Summary: A sermon for Palm Sunday. We don’t have to worry in this life because we have received the gift of the Kingdom of God!

The Gift of the Kingdom! Luke 12:22-34


A certain man and his wife were taking their turn at what the man called “baby duty” in the church nursery. The man explains that “She does the diaper changes, I hold the babies when they are clean. It’s my idea of a fair division of labor. But one morning one of the babies I was holding wouldn’t quiet down. He was fussy, thrashing around. I’d rock him, I’d pat, I’d sing, but to no avail. I thought, “If only this baby would realize that we are looking after him. If only he would stop struggling and be calm. If only ….” That night the man could not get to sleep. Why not? A problem that he knew he couldn’t work on until the next day was working on him then. He’d fret, He’d fuss, and He’d thrash around. His wife woke and went right to the heart of the matter. “Why pray,” she asked not too sympathetically, “when you can worry?” She was right, of course.

The man began to visualize himself in the care of the Father. He knows what we need. He is telling us, “Relax, I’ve got you.” In some ways we are still in a spiritual nursery.

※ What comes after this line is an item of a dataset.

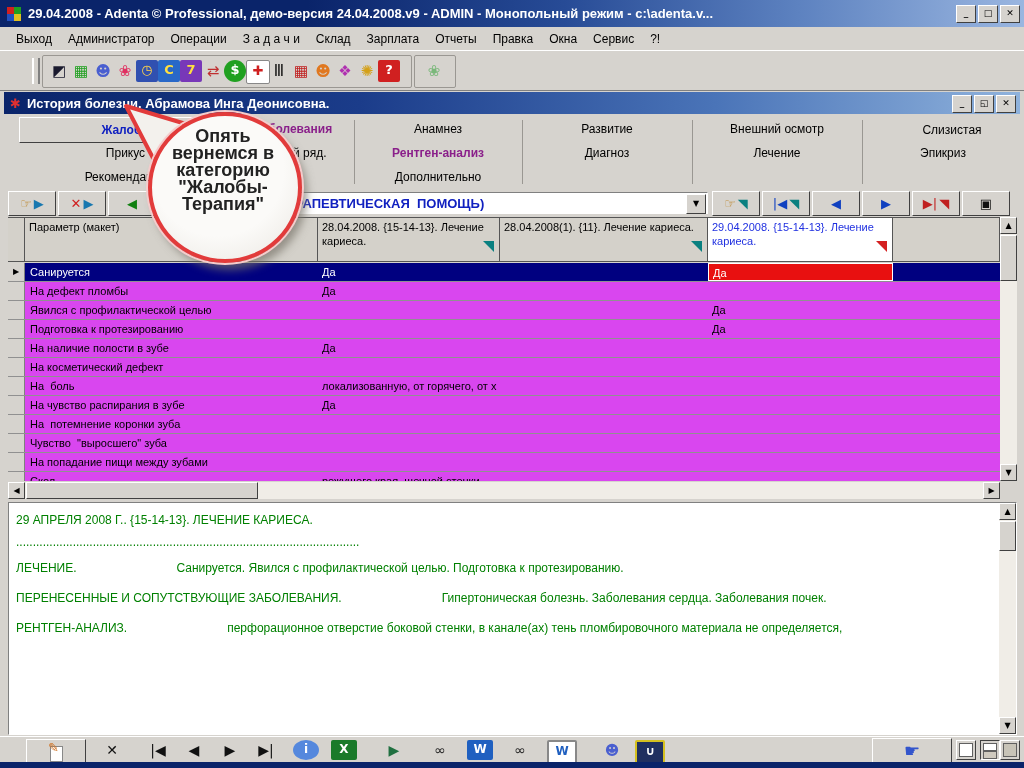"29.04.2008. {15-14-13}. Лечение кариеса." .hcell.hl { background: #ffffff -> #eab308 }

We’ve still got a lot to learn.


The American Pastor of the latter century, A. W. Tozer, once wrote that “Happy is the man who is too busy to worry by day, and too sleepy to worry at night. If only we would stop lamenting and look up. God is here. Christ is risen. The Spirit has been poured out from on high. All this we know as theological truth. It remains for us to turn it into joyous spiritual experience.”

What is it that can stop us from worry? Our lives are hectic. The world around us seems to be flying by at a thousand miles an hour. The news reports a seemingly endless stream of chaos. How, on earth, are we not supposed to worry?

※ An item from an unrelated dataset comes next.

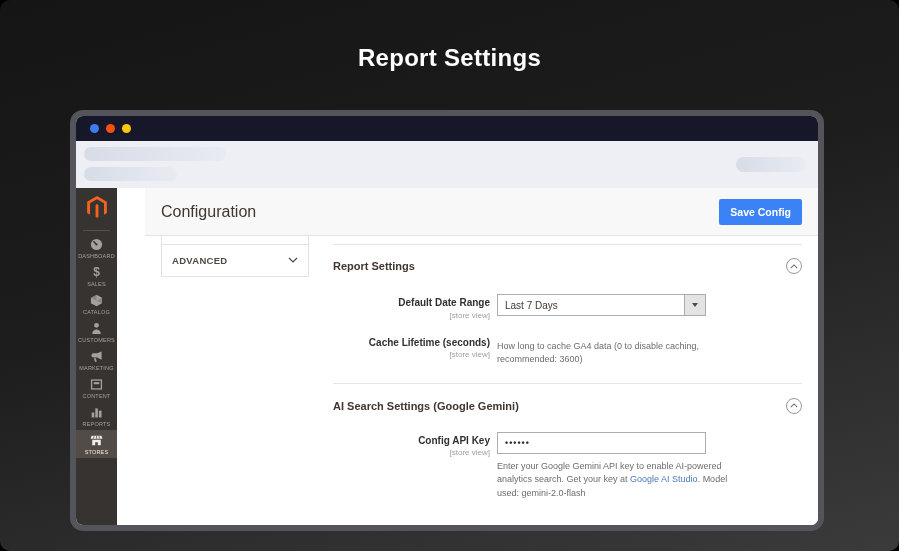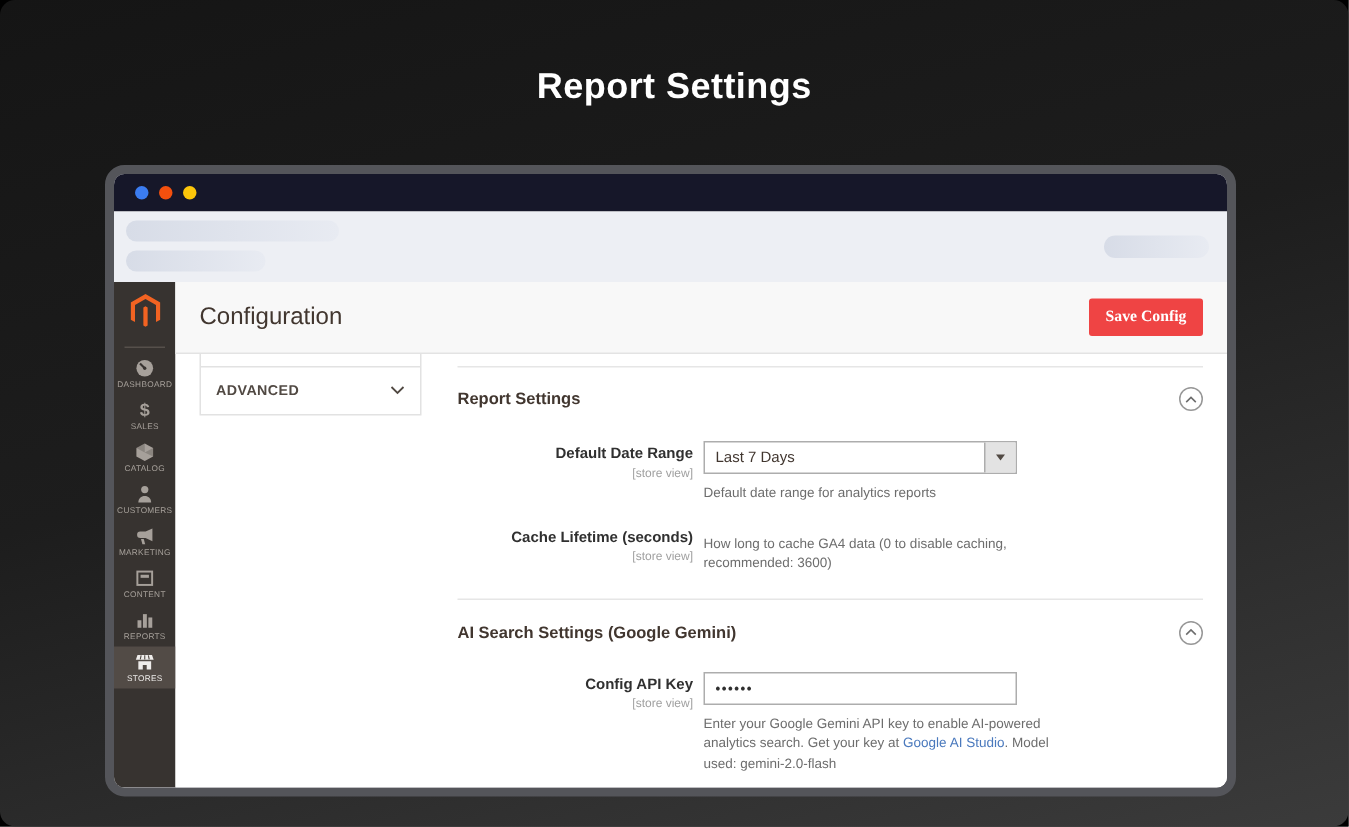"Configuration" .content { margin-left: none -> 28px }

There is but one sure and completely remedy for worry; the assurance of God. So many Christians spend so much time worrying that were we able to harness the energy expended on such activity, there would be no limit to what we could accomplish. What can wash away all of my sin? Nothing but the blood of Jesus!

What can wash away all my worry? Nothing but the promise of God! This morning our focus will lie on the chief element of today’s text, that which lies at the heart of Jesus instruction not to worry, the gift of the Kingdom of God! This morning we will examine what the Bible has to say about the problem of worry and more specifically, what it has to say with regard to worries remedy.


The Worry Problem. We live in an age characterized by fear. Concerns, cares, and worries abound. Some of our concerns are very legitimate. If we are concerned about providing for our families we do a good thing. If we give care to the quality of work at our job or the level of care we provide to our children or grandchildren, we ought to be commended for such activity.

But care and concern are far different from worry. Care is rooted in love. When we love someone or something, love’s natural object is care. Concern, it seems to me, is a middle point on the path from care to worry. Concern is rightly an extension of care as we show careful attention to the details of how we might properly care for that thing or person which we love.

But concern which becomes compulsive, care which morphs into anxiety, changes from affection which rooted in love, to worry which is rooted in fear. And while fear takes many forms, fear is, at its core, at least in part, an acceptance of all of the negative possibilities in this life and a denial of the promises of God.

This is not to undermine the seriousness of the anxiety and fear that some people are captured by and that all of us experience at times in our life. Telling a person who is worrying simply not to worry, is like telling a dog caught in a trap not to chew off his foot. Even though he is doing damage to himself in the process, it is all that he knows to do to free himself from the bondage he is in.

This is merely to say that just as worry is the fruit of fear of the things of this world, so too, peace is the fruit of trust in the God who made it! Worry, I would suggest, is not merely the presence of fear, it is more specifically the absence of total dependence on God.